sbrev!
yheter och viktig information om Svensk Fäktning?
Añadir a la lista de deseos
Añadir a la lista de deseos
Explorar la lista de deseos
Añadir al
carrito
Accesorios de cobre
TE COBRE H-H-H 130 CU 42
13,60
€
== == ==
### TASK TO COMPLETE
From the line containing "Explorar la lista de deseos" through the last line of the records above, reproduce every line exactly.

### RESPONSE
Explorar la lista de deseos
Añadir al
carrito
Accesorios de cobre
TE COBRE H-H-H 130 CU 42
13,60
€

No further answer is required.